Pitkethly advises caution with changing to a low-carb lifestyle.
“They have to be careful. If they make any changes, their blood sugar levels will change significantly very quickly. I’ve had people come off of insulin in two to three weeks. So that’s a very quick process for some people so they have to be really vigilant about their medication and do it with supervision. Work with your doctor, possibly your pharmacist or nurse practitioner.”
There are two main points to consider says Pitkethly.
“One is what you are eating, so how much carbs. And being cognizant of where they are, as in the complex carbohydrates and sweets.”
“We all know about sugary candies but things like yogurt, which we all think of as a healthy food, is loaded with sugar. Granola bars are loaded in sugar, too. A lot of people who are trying to be healthy are eating those.”
The pharmacist/nutritionist/personal trainer suggests, it’s not just what you eat. It’s also how often you eat. “Don’t eat six times a day. Every time you eat, you release insulin. Every time you release insulin, you increase your insulin resistance, if you are insulin resistant, which is what diabetes is.”
“Every time you eat anything with either protein or carbs, you’re releasing insulin. The more insulin releases you get during the day, the less time you have to resensitize to insulin.”
She says the opposite of insulin resistance is insulin sensitivity.
“We want people moving towards sensitivity, away from resistance. What’s on a normal diet that we have in North America, and if you are eating six times a day, you’re having six releases of insulin and almost no time with no insulin – so no time to resensitize. That’s why we are developing this insulin resistance.”
Pitkethly is pleased when people are happy with the changes. But she says people have also been frustrated that no one told them before about the low carb alternative to mainstream diabetes protocols.
“When you start eating low-carb, people think, ‘I’m going to be hungry’. They are hungry now. The reason they are eating six times a day is that they are hungry,” explains Pitkethly. “Definitely, low-carb people shouldn’t be hungry. When you are eating fewer carbs – insulin drives hunger – less insulin, less hunger. People, when they move to low carb, will often spontaneously stop eating one meal a day. They don’t even need the three meals. They certainly don’t need six.”

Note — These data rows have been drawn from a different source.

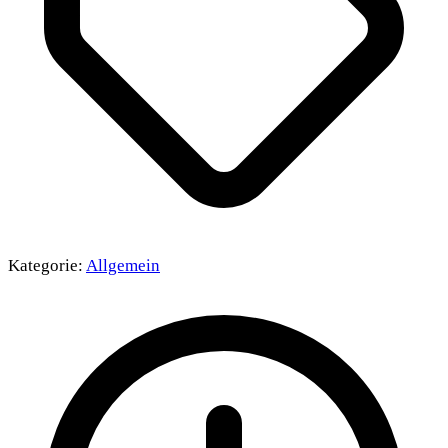
Kategorie:
Allgemein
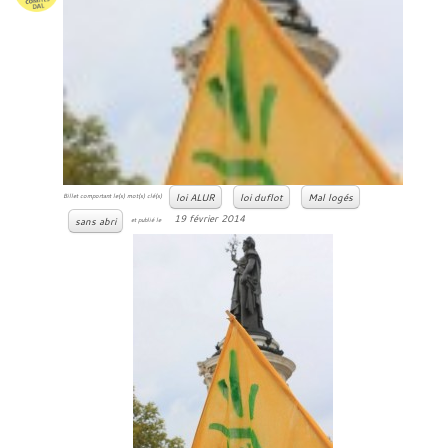
loi ALUR
loi duflot
Mal logés
Billet comportant le(s) mot(s) clé(s)
19 février 2014
sans abri
et publié le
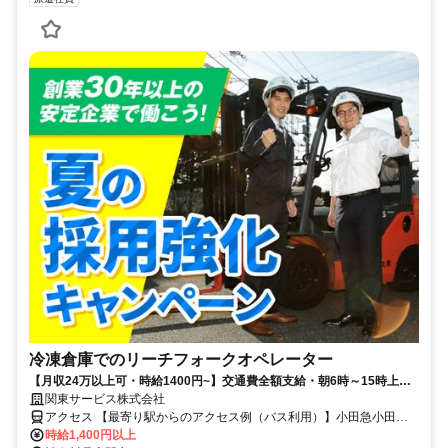
冷凍倉庫でのリーチフォークオペレーター
【月収24万以上可・時給1400円~】交通費全額支給・朝6時～15時上が
り！冷凍倉庫でのリーチフォークオペレーター／残業ほぼなし
関東サービス株式会社
アクセス 【最寄り駅からのアクセス例（バス利用）】小田急小田原
線「相武台前駅」よりバスで約10～12分※「ひばりが丘一丁目」ま
時給1,400円以上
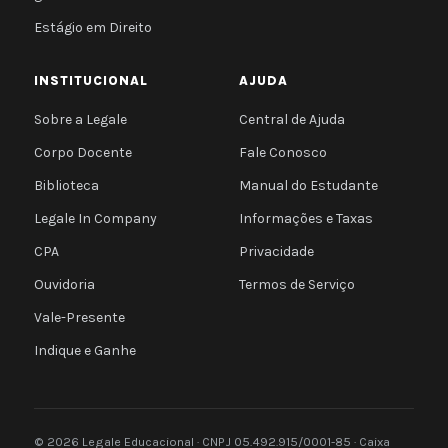
Estágio em Direito
INSTITUCIONAL
AJUDA
Sobre a Legale
Central de Ajuda
Corpo Docente
Fale Conosco
Biblioteca
Manual do Estudante
Legale In Company
Informações e Taxas
CPA
Privacidade
Ouvidoria
Termos de Serviço
Vale-Presente
Indique e Ganhe
© 2026 Legale Educacional · CNPJ 05.492.915/0001-85 · Caixa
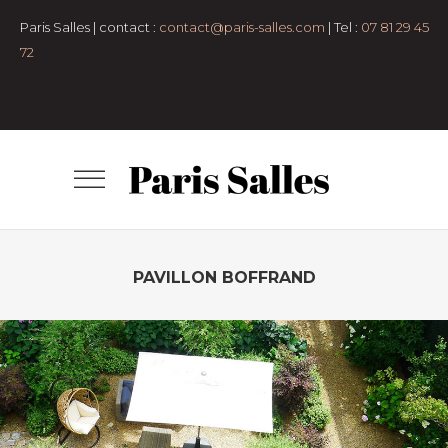
Paris Salles | contact :
contact@paris-salles.com
| Tel :
07 81 29 45
72
PAVILLON BOFFRAND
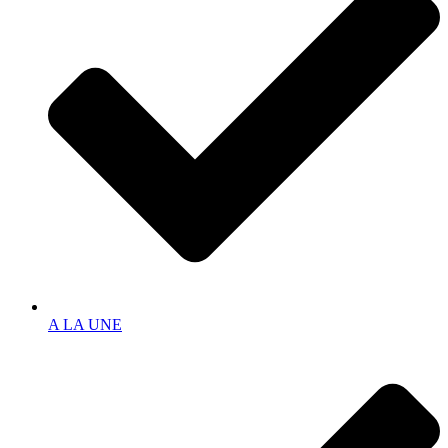
A LA UNE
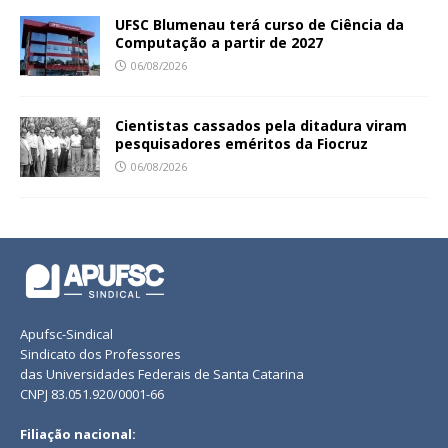
UFSC Blumenau terá curso de Ciência da
Computação a partir de 2027
06/08/2026
Cientistas cassados pela ditadura viram
pesquisadores eméritos da Fiocruz
06/08/2026
Apufsc-Sindical
Sindicato dos Professores
das Universidades Federais de Santa Catarina
CNPJ 83.051.920/0001-66
Filiação nacional:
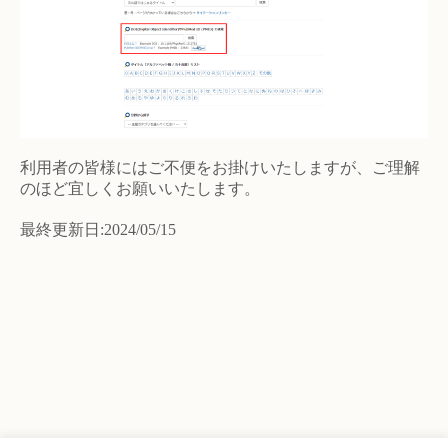
利用者の皆様にはご不便をお掛けいたしますが、ご理解
のほど宜しくお願いいたします。
最終更新日:2024/05/15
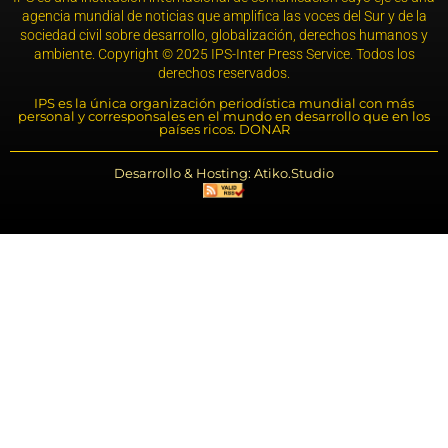
agencia mundial de noticias que amplifica las voces del Sur y de la
sociedad civil sobre desarrollo, globalización, derechos humanos y
ambiente. Copyright © 2025 IPS-Inter Press Service. Todos los
derechos reservados.
IPS es la única organización periodística mundial con más
personal y corresponsales en el mundo en desarrollo que en los
países ricos. DONAR
Desarrollo & Hosting: Atiko.Studio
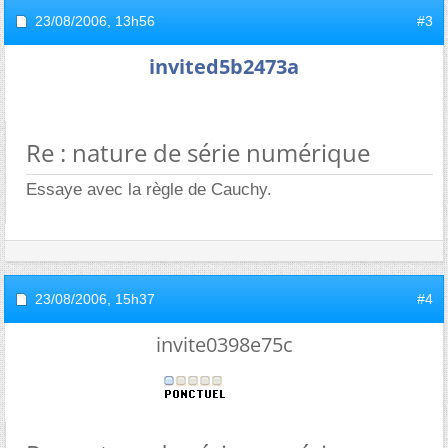
23/08/2006,
13h56
#3
invited5b2473a
Re : nature de série numérique
Essaye avec la règle de Cauchy.
23/08/2006,
15h37
#4
invite0398e75c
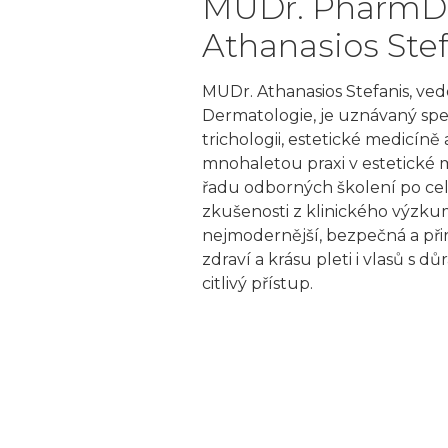
MUDr. PharmDr
Athanasios Stef
MUDr. Athanasios Stefanis, ve
Dermatologie, je uznávaný spec
trichologii, estetické medicíně 
mnohaletou praxi v estetické 
řadu odborných školení po cel
zkušenosti z klinického výzku
nejmodernější, bezpečná a při
zdraví a krásu pleti i vlasů s d
citlivý přístup.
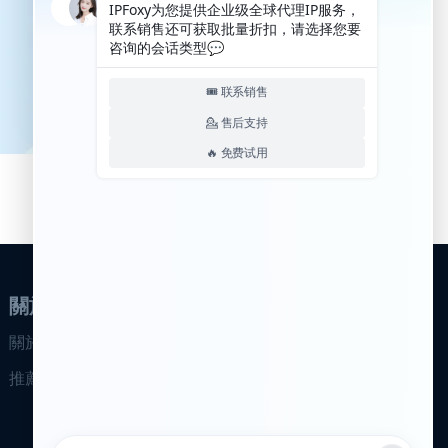
關於我們
關於我們
推薦計畫
合作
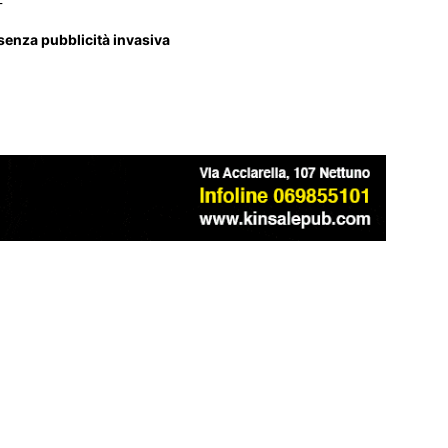
 senza pubblicità invasiva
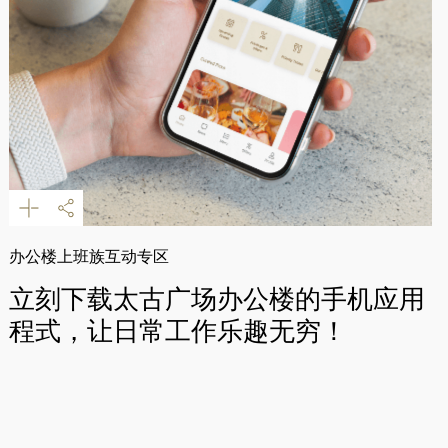
办公楼上班族互动专区
立刻下载太古广场办公楼的手机应用
程式，让日常工作乐趣无穷！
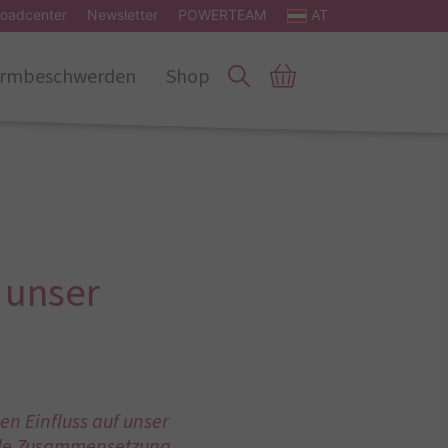
oadcenter
Newsletter
POWERTEAM
AT
rmbeschwerden
Shop
 unser
en Einfluss auf unser
uelle Zusammensetzung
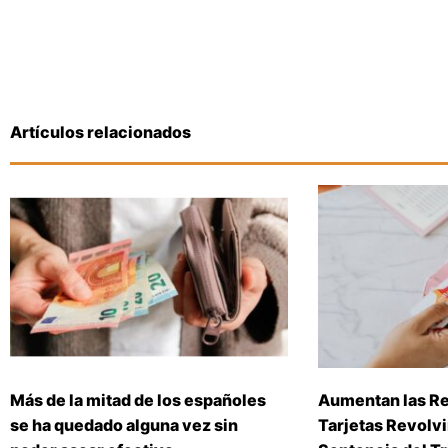
Artículos relacionados
Más de la mitad de los españoles
Aumentan las R
se ha quedado alguna vez sin
Tarjetas Revolv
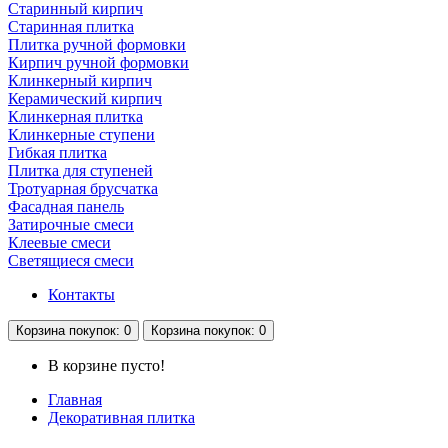
Старинный кирпич
Старинная плитка
Плитка ручной формовки
Кирпич ручной формовки
Клинкерный кирпич
Керамический кирпич
Клинкерная плитка
Клинкерные ступени
Гибкая плитка
Плитка для ступеней
Тротуарная брусчатка
Фасадная панель
Затирочные смеси
Клеевые смеси
Светящиеся смеси
Контакты
Корзина
покупок
: 0
Корзина
покупок
: 0
В корзине пусто!
Главная
Декоративная плитка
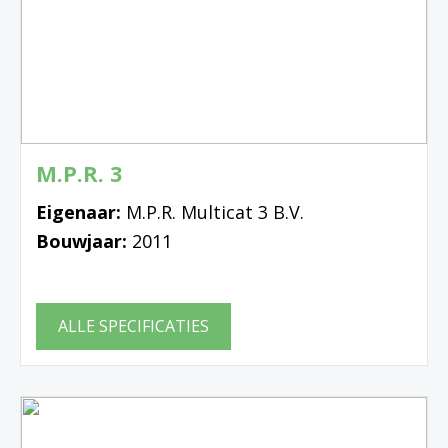
M.P.R. 3
Eigenaar:
M.P.R. Multicat 3 B.V.
Bouwjaar:
2011
ALLE SPECIFICATIES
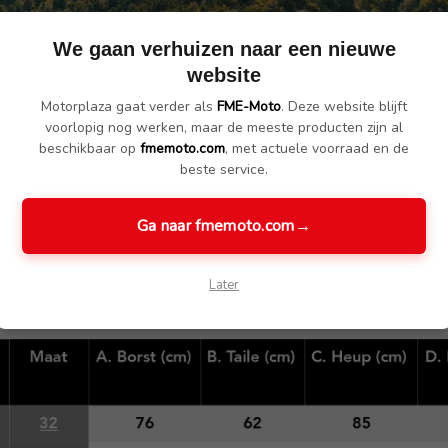
We gaan verhuizen naar een nieuwe
website
Motorplaza gaat verder als
FME-Moto
. Deze website blijft
voorlopig nog werken, maar de meeste producten zijn al
beschikbaar op
fmemoto.com
, met actuele voorraad en de
beste service.
Ga naar fmemoto.com
→
Later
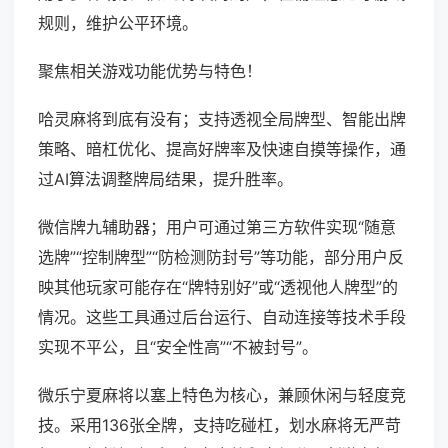
规则，维护公平环境。
聚焦相关游戏功能优势与特色！
哈灵麻将到底有没有；支持透视全局牌型、智能出牌
策略、暗杠优化、提高好牌率及快速自摸等操作，通
过AI算法调整牌局结果，提升胜率。
微信牌九辅助器；用户可通过第三方软件实现“随意
选牌”“控制牌型”“防检测防封号”等功能，部分用户反
映其他玩家可能存在“牌特别好”或“透视他人牌型”的
情况。这些工具通过后台运行、自动连接等技术手段
实现不平公，且“安全性高”“不被封号”。
微乐宁夏麻将以塞上特色为核心，兼顾休闲与轻度竞
技。采用136张全牌，支持吃碰杠，划水麻将无严苛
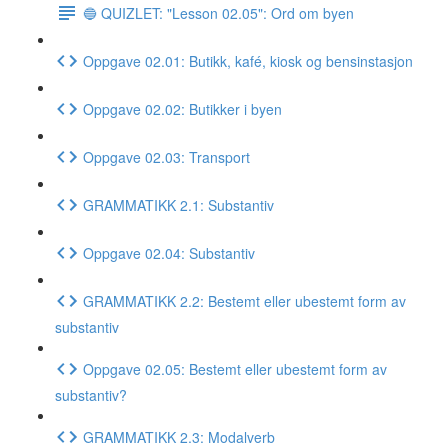
🔵 QUIZLET: "Lesson 02.05": Ord om byen
Oppgave 02.01: Butikk, kafé, kiosk og bensinstasjon
Oppgave 02.02: Butikker i byen
Oppgave 02.03: Transport
GRAMMATIKK 2.1: Substantiv
Oppgave 02.04: Substantiv
GRAMMATIKK 2.2: Bestemt eller ubestemt form av
substantiv
Oppgave 02.05: Bestemt eller ubestemt form av
substantiv?
GRAMMATIKK 2.3: Modalverb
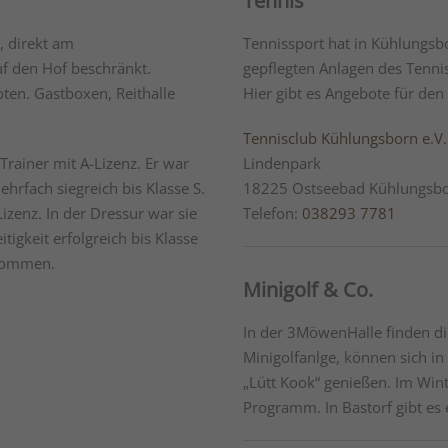
Tennis
, direkt am
Tennissport hat in Kühlungsbo
uf den Hof beschränkt.
gepflegten Anlagen des Tennis
en. Gastboxen, Reithalle
Hier gibt es Angebote für den
Tennisclub Kühlungsborn e.V
Trainer mit A-Lizenz. Er war
Lindenpark
rfach siegreich bis Klasse S.
18225 Ostseebad Kühlungsb
Lizenz. In der Dressur war sie
Telefon:
038293 7781
itigkeit erfolgreich bis Klasse
enommen.
Minigolf & Co.
In der 3MöwenHalle finden die
Minigolfanlge, können sich i
„Lütt Kook“ genießen. Im Wint
Programm. In Bastorf gibt es e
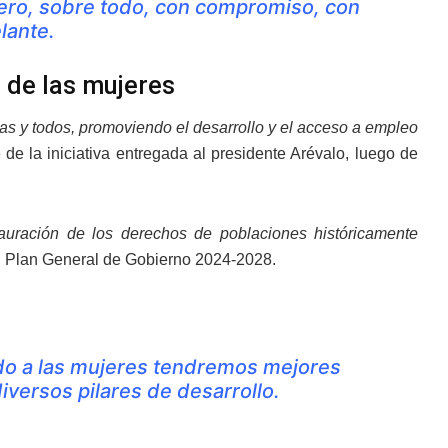
 pero, sobre todo, con compromiso, con
lante.
 de las mujeres
as y todos, promoviendo el desarrollo y el acceso a empleo
 de la iniciativa entregada al presidente Arévalo, luego de
auración de los derechos de poblaciones históricamente
l Plan General de Gobierno 2024-2028.
do a las mujeres tendremos mejores
versos pilares de desarrollo.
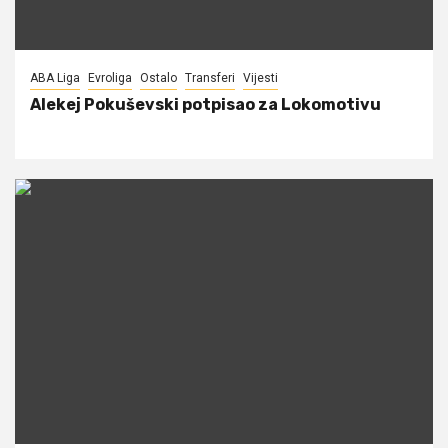
ABA Liga
Evroliga
Ostalo
Transferi
Vijesti
Alekej Pokuševski potpisao za Lokomotivu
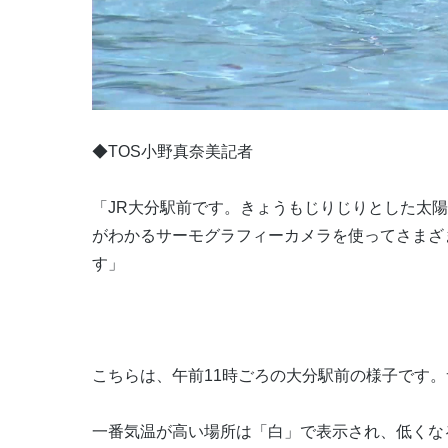
◆TОS小野真奈美記者
「JR大分駅前です。きょうもじりじりとした太
がわかるサーモグラフィーカメラを使ってさまざ
す」
こちらは、午前11時ごろの大分駅前の様子です
一番気温が高い場所は「白」で表示され、低くな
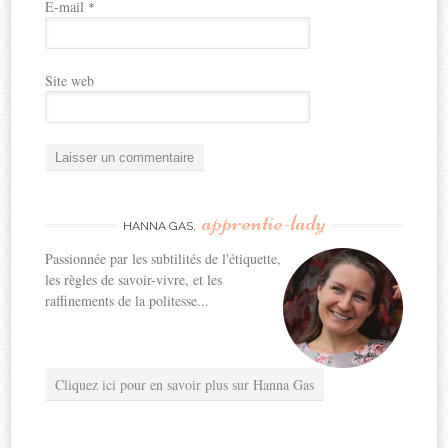
E-mail
*
Site web
apprentie-lady
HANNA GAS,
Passionnée par les subtilités de l'étiquette,
les règles de savoir-vivre, et les
raffinements de la politesse...
Cliquez ici pour en savoir plus sur Hanna Gas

Pithkethly recommends watching the CBC documentary My Big Fat Diet, about a Métis doctor who lost weight with a traditional diet, and exploring virtahealth.com for further information. There is also a link to an informative article on traditional food nutrition called The Inuit Paradox, showing that at least half of the diet of a typical Nunavik Inuit’s is from fats from wild animals.